LAB constitute a phylogenetically heterogeneous group of ubiquitous micro organisms that are naturally present in high nutrient containing organic products such as foods and occupy a wide range of ecological niches ranging from the surface of plants to the gastrointestinal and urogenital tract of humans and other animals. Currently, the LAB group includes a large number of cocci and bacilli, such as species of the genera Carnobacterium, Enterococcus, Lactobacillus, Lactococcus, Leuconostoc, Oenococcus, Pediococcus, Streptococcus, Tetragenococcus, Vagococcus, Weissella, etc. From a historical point of view, LAB has been used since ancient times in food fermentation processes and preservation. Due to their lack of pathogenicity, most LAB species have received the GRAS (Generally Recognized as Safe) status by the U.S. Food and Drug Administration.

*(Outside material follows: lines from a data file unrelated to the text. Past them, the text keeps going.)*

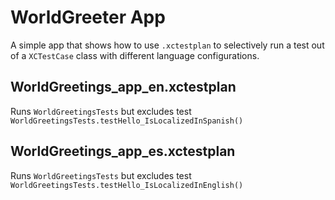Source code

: # WorldGreeter App

A simple app that shows how to use `.xctestplan` to selectively run a test out of a `XCTestCase` class with different language configurations. 

## WorldGreetings_app_en.xctestplan

Runs `WorldGreetingsTests` but excludes test `WorldGreetingsTests.testHello_IsLocalizedInSpanish()`

## WorldGreetings_app_es.xctestplan

Runs `WorldGreetingsTests` but excludes test `WorldGreetingsTests.testHello_IsLocalizedInEnglish()`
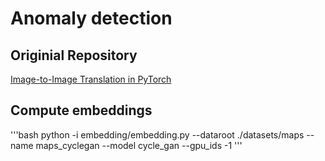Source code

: # Anomaly detection

## Originial Repository 

[Image-to-Image Translation in PyTorch ](https://github.com/junyanz/pytorch-CycleGAN-and-pix2pix)

## Compute embeddings

'''bash
python -i embedding/embedding.py --dataroot ./datasets/maps --name maps_cyclegan --model cycle_gan --gpu_ids -1
'''

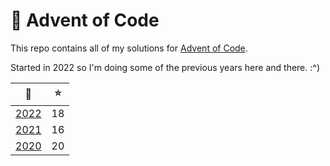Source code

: # 🎄 Advent of Code

This repo contains all of my solutions for [Advent of Code](https://adventofcode.com/).

Started in 2022 so I'm doing some of the previous years here and there. :^)

|           📅           | ⭐  |
| :--------------------: | :-: |
| [2022](solutions/2022) | 18  |
| [2021](solutions/2021) | 16  |
| [2020](solutions/2020) | 20  |
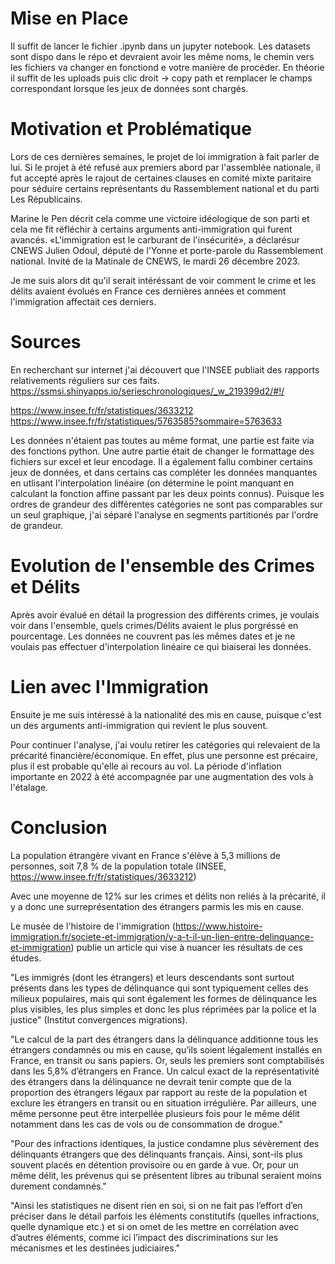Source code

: # Mise en Place

Il suffit de lancer le fichier .ipynb dans un jupyter notebook. Les datasets sont dispo dans le répo et devraient avoir les même noms, le chemin vers les fichiers va changer en fonctiond e votre manière de procéder. 
En théorie il suffit de les uploads puis clic droit -> copy path et remplacer le champs correspondant lorsque les jeux de données sont chargés.


# Motivation et Problématique

Lors de ces dernières semaines, le projet de loi immigration à fait parler de lui. Si le projet à été refusé aux premiers abord par l'assemblée nationale, il fut accepté après le rajout de certaines clauses en comité mixte paritaire pour séduire certains représentants du Rassemblement national et du parti Les Républicains. 

Marine le Pen décrit cela comme une victoire idéologique de son parti et cela me fit réfléchir à certains arguments anti-immigration qui furent avancés. 
«L'immigration est le carburant de l'insécurité», a déclarésur CNEWS Julien Odoul, député de l'Yonne et porte-parole du Rassemblement national. Invité de la Matinale de CNEWS, le mardi 26 décembre 2023.

Je me suis alors dit qu'il serait intéréssant de voir comment le crime et les délits avaient évolués en France ces dernières années et comment l'immigration affectait ces derniers.

# Sources
En recherchant sur internet j'ai découvert que l'INSEE publiait des rapports relativements réguliers sur ces faits. 
https://ssmsi.shinyapps.io/serieschronologiques/_w_219399d2/#!/

https://www.insee.fr/fr/statistiques/3633212
https://www.insee.fr/fr/statistiques/5763585?sommaire=5763633

Les données n'étaient pas toutes au même format, une partie est faite via des fonctions python. Une autre partie était de changer le formattage des fichiers sur excel et leur encodage.
Il a également fallu combiner certains jeux de données, et dans certains cas compléter les données manquantes en utlisant l'interpolation linéaire (on détermine le point manquant en calculant la fonction affine passant par les deux points connus).
Puisque les ordres de grandeur des différentes catégories ne sont pas comparables sur un seul graphique, j'ai séparé l'analyse en segments partitionés par l'ordre de grandeur.

# Evolution de l'ensemble des Crimes et Délits

Après avoir évalué en détail la progression des différents crimes, je voulais voir dans l'ensemble, quels crimes/Délits avaient le plus porgréssé en pourcentage.
Les données ne couvrent pas les mêmes dates et  je ne voulais pas effectuer d'interpolation linéaire ce qui biaiserai les données.

# Lien avec l'Immigration 
Ensuite je me suis intéressé à la nationalité des mis en cause, puisque c'est un des arguments anti-immigration qui revient le plus souvent.

Pour continuer l'analyse, j'ai voulu retirer les catégories qui relevaient de la précarité financière/économique. En effet, plus une personne est précaire, plus il est probable qu'elle ai recours au vol. La période d'inflation importante en 2022 à été accompagnée par une augmentation des vols à l'étalage.

# Conclusion

La population étrangère vivant en France s'élève à 5,3 millions de personnes, soit 7,8 % de la population totale (INSEE, https://www.insee.fr/fr/statistiques/3633212)

Avec une moyenne de 12% sur les crimes et délits non reliés à la précarité, il y a donc une surreprésentation des étrangers parmis les mis en cause.

Le musée de l'histoire de l'immigration (https://www.histoire-immigration.fr/societe-et-immigration/y-a-t-il-un-lien-entre-delinquance-et-immigration) publie un article qui vise à nuancer les résultats de ces études. 

"Les immigrés (dont les étrangers) et leurs descendants sont surtout présents dans les types de délinquance qui sont typiquement celles des milieux populaires, mais qui sont également les formes de délinquance les plus visibles, les plus simples et donc les plus réprimées par la police et la justice" (Institut convergences migrations).

"Le calcul de la part des étrangers dans la délinquance additionne tous les étrangers condamnés ou mis en cause, qu’ils soient légalement installés en France, en transit ou sans papiers. Or, seuls les premiers sont comptabilisés dans les 5,8% d’étrangers en France. Un calcul exact de la représentativité des étrangers dans la délinquance ne devrait tenir compte que de la proportion des étrangers légaux par rapport au reste de la population et exclure les étrangers en transit ou en situation irrégulière. Par ailleurs, une même personne peut être interpellée plusieurs fois pour le même délit notamment dans les cas de vols ou de consommation de drogue."

"Pour des infractions identiques, la justice condamne plus sévèrement des délinquants étrangers que des délinquants français. Ainsi, sont-ils plus souvent placés en détention provisoire ou en garde à vue. Or, pour un même délit, les prévenus qui se présentent libres au tribunal seraient moins durement condamnés."

"Ainsi les statistiques ne disent rien en soi, si on ne fait pas l’effort d’en préciser dans le détail parfois les éléments constitutifs (quelles infractions, quelle dynamique etc.) et si on omet de les mettre en corrélation avec d’autres éléments, comme ici l’impact des discriminations sur les mécanismes et les destinées judiciaires."

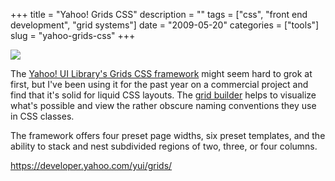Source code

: +++
title = "Yahoo! Grids CSS"
description = ""
tags = ["css", "front end development", "grid systems"]
date = "2009-05-20"
categories = ["tools"]
slug = "yahoo-grids-css"
+++


<div class="tool-screenshot mb1"><a href="https://developer.yahoo.com/yui/grids/"><img id="bluga-thumbnail-2717" class="bluga-thumbnail custom" src="/media/bluga/
wt522febc338132_custom.jpg"/></a></div><p>The <a href="https://developer.yahoo.com/yui/grids/">Yahoo! UI Library's Grids CSS framework</a> might seem hard to grok at first, but I've been using it for the past year on a commercial project and find that it's solid for liquid CSS layouts. The <a href="https://developer.yahoo.com/yui/grids/builder/">grid builder</a> helps to visualize what's possible and view the rather obscure naming conventions they use in CSS classes.</p>
<p>The framework offers four preset page widths, six preset templates, and the ability to stack and nest subdivided regions of two, three, or four columns.</p>
  
<p><a href="https://developer.yahoo.com/yui/grids/">https://developer.yahoo.com/yui/grids/</a></p>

In addition to their important technological properties in food production (production of lactic acid, decrease of lactose, improvement of organoleptic and physical characteristics), various species of LAB have been shown to possess therapeutic properties since they are able to prevent the development of some diseases as shown mostly using animal models and have the capacity to promote beneficial effects in human and animal health. In recent years, the number of functional food products enriched with live probiotic microorganisms, has increased exponentially since it is know that these can confer health benefits on the host.
Besides all beneficial properties studied for various LAB, a special attention need to be pay on the possible presence of virulence factors, production of biogenic amines and antibiotic resistance. This virulence determinants have been well detected and studied in Enterococci and Streptococci, however, in last few years report on presence of virulence factors in otherwise GRAS Lactobacilli have been showing the potential upcoming problems. Horizontal gene transfer of virulence factors between pathogenic and LAB, including probiotics is a highly possible scenario in case of uncontrolled application of probiotics. In addition, some of the antimicrobial peptides expressed by LAB may be a high cytotoxic. Besides all beneficial properties studied for various LAB, a special attention need to be pay on the possible cytotoxicity levels of the expressed bacteriocins in order to drown conclusion for the safe application of the producer or antimicrobial peptides in the bio-preservation.